Problem to work on: Update the lines starting at "- The issue of delays" and ending at "- show as the" so that "final stage" becomes "steady state". Return only those lines, with everything else unchanged.

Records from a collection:
Segment Open
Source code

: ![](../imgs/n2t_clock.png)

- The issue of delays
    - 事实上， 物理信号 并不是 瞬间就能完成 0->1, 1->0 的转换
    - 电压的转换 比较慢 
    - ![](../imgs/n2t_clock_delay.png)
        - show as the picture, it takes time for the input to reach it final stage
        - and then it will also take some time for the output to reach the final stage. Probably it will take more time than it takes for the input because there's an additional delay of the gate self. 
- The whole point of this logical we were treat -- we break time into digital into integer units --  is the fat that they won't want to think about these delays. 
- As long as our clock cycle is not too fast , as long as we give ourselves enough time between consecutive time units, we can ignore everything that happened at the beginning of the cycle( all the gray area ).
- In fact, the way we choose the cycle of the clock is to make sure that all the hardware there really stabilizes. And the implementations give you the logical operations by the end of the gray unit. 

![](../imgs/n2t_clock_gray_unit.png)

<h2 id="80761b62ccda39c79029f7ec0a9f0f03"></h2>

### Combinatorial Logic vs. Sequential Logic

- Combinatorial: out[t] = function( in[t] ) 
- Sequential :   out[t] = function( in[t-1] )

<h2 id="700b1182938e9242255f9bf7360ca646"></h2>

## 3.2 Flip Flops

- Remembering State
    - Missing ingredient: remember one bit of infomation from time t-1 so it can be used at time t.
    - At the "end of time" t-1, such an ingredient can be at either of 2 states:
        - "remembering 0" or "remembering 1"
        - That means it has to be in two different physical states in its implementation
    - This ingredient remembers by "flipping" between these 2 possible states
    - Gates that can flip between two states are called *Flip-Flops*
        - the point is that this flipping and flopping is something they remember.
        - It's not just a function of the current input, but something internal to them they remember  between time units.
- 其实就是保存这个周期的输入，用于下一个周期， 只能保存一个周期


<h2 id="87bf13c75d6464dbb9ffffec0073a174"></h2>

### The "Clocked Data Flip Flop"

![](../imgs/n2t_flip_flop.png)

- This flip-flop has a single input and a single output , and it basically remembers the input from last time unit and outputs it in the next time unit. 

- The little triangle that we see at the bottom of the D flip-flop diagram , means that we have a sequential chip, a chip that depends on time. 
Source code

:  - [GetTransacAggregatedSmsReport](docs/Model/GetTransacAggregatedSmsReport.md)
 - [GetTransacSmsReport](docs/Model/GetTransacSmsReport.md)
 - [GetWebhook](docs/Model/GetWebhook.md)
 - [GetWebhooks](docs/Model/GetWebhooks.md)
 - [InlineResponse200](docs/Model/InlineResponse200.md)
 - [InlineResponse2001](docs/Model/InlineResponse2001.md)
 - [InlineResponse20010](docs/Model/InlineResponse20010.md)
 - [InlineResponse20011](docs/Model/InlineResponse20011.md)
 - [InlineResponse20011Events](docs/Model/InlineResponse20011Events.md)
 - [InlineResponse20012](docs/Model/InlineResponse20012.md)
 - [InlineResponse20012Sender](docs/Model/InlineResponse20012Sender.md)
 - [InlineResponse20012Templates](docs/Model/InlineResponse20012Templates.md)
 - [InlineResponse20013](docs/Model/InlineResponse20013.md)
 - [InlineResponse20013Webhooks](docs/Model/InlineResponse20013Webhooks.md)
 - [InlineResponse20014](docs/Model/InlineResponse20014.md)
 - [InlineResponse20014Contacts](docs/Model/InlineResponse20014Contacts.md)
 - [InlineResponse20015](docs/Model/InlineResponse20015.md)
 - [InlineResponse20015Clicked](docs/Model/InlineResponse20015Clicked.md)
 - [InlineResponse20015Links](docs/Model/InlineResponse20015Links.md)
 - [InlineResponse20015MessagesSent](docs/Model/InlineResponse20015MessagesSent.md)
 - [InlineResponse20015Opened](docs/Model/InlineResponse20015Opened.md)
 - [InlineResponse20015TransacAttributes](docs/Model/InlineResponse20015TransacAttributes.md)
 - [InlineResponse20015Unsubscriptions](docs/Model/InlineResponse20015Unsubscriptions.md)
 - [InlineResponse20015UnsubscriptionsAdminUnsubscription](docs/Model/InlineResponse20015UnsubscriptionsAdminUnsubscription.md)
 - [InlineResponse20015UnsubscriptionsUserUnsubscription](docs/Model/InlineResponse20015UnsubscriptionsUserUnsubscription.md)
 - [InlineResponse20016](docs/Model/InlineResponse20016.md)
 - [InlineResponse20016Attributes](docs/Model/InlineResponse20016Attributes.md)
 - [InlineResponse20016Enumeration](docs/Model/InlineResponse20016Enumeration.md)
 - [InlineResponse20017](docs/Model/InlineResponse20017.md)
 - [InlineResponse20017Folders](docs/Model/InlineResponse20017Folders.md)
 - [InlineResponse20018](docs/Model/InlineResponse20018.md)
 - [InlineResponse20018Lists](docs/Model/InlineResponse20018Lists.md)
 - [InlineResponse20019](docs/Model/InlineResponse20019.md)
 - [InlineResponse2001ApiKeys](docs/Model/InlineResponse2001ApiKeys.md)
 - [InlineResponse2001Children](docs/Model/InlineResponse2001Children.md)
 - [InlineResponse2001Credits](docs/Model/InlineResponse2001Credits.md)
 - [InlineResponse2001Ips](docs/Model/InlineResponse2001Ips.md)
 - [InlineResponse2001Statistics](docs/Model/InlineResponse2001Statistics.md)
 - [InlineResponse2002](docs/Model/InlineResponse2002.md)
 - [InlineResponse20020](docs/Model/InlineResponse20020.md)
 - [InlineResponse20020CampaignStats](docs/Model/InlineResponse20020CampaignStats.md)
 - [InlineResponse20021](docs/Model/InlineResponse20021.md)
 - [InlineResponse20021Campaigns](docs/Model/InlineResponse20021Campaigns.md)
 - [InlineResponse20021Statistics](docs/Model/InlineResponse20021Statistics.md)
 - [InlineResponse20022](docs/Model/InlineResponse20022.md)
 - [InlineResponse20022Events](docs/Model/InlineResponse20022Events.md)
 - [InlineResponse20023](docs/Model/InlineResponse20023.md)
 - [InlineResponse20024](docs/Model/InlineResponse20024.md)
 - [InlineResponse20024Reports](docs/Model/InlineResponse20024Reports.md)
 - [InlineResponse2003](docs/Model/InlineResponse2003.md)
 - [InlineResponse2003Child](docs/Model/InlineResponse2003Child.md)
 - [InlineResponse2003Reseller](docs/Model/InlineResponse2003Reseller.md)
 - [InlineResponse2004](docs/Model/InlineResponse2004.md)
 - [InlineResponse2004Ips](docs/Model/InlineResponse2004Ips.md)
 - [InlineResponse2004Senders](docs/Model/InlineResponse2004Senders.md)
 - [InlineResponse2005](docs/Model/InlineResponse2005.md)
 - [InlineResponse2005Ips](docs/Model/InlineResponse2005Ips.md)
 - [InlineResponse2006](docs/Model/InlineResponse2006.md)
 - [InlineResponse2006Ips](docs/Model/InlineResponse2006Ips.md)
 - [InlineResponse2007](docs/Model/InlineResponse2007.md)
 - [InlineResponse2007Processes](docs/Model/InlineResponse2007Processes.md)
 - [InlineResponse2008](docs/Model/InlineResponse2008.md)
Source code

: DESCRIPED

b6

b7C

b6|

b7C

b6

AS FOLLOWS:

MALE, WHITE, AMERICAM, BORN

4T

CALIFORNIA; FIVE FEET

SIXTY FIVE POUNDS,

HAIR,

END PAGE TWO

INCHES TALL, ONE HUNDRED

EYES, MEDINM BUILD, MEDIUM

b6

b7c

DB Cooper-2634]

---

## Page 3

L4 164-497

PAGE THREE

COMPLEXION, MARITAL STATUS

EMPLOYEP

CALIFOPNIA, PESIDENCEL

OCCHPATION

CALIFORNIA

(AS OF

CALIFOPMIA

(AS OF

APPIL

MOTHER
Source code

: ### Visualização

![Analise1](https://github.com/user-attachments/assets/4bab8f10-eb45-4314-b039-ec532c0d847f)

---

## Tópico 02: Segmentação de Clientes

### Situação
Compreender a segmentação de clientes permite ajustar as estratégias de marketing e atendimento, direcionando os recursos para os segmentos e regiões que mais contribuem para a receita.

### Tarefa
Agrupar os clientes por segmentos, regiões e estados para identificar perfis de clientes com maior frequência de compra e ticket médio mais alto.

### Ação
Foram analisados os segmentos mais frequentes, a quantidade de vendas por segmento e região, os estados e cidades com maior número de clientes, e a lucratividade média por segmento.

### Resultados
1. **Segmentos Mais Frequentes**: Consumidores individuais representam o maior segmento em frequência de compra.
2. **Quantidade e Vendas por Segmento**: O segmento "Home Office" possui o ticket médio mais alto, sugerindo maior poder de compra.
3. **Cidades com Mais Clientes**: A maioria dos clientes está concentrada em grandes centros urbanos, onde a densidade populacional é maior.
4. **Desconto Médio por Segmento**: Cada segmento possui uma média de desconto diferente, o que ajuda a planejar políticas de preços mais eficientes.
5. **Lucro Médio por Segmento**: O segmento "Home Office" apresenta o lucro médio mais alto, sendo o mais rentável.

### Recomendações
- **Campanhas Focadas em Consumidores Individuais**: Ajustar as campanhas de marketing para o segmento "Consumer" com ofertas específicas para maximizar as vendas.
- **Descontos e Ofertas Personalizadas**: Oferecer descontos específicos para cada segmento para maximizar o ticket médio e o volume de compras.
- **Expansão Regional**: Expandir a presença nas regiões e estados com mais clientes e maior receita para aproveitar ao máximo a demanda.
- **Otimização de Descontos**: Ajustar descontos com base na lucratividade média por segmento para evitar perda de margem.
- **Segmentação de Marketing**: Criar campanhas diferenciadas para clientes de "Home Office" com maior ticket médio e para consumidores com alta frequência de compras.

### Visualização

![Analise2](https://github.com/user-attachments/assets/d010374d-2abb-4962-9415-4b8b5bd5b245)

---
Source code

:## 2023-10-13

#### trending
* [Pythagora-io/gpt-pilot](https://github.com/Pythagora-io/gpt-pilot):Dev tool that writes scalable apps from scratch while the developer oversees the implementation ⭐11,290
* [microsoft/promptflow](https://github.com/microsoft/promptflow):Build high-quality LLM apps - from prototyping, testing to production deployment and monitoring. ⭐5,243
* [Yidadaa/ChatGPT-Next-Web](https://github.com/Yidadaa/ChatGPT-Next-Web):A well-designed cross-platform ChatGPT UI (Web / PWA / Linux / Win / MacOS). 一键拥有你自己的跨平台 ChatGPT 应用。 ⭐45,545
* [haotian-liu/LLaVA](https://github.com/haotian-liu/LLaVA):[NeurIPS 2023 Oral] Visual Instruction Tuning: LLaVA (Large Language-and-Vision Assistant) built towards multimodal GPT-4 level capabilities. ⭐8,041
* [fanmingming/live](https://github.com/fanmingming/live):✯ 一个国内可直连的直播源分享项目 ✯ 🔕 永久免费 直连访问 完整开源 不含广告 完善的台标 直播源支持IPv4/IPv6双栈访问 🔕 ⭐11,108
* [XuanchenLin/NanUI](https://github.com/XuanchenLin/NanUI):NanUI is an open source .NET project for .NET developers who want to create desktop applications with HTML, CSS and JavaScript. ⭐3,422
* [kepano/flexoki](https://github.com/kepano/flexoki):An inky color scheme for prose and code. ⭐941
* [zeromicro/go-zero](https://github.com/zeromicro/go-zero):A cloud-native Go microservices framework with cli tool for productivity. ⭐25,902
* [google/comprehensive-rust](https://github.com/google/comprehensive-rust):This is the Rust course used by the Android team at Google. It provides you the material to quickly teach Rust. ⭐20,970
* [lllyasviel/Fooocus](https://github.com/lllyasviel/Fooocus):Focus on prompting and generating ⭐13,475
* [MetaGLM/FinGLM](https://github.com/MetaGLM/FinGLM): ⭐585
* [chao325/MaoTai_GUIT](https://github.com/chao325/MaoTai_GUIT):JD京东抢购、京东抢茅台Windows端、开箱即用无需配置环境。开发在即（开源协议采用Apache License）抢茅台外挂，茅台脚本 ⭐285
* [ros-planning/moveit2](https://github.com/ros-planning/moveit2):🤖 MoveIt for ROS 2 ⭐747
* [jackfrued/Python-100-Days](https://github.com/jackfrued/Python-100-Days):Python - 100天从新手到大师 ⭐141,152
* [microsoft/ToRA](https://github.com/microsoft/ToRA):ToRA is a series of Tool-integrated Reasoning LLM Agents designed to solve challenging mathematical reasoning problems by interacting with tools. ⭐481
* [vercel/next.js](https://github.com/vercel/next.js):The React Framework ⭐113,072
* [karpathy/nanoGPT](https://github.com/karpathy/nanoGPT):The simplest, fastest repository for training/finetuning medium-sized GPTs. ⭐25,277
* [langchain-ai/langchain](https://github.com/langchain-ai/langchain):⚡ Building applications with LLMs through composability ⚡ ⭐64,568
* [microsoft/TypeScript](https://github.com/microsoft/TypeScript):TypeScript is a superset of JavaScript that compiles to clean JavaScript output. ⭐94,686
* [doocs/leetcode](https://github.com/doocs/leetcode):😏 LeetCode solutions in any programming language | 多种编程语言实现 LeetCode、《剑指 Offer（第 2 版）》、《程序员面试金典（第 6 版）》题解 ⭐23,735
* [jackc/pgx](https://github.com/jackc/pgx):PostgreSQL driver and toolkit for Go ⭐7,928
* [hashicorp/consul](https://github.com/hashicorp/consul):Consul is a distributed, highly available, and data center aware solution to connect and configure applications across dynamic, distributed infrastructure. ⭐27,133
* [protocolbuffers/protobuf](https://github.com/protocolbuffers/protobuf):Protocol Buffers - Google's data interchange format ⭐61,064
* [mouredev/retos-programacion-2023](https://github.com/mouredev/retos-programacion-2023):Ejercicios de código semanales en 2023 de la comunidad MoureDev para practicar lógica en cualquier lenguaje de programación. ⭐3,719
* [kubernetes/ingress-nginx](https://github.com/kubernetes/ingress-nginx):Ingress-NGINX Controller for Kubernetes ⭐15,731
Segment Closed
Exercise answer:
- The issue of delays
    - 事实上， 物理信号 并不是 瞬间就能完成 0->1, 1->0 的转换
    - 电压的转换 比较慢 
    - ![](../imgs/n2t_clock_delay.png)
        - show as the picture, it takes time for the input to reach it steady state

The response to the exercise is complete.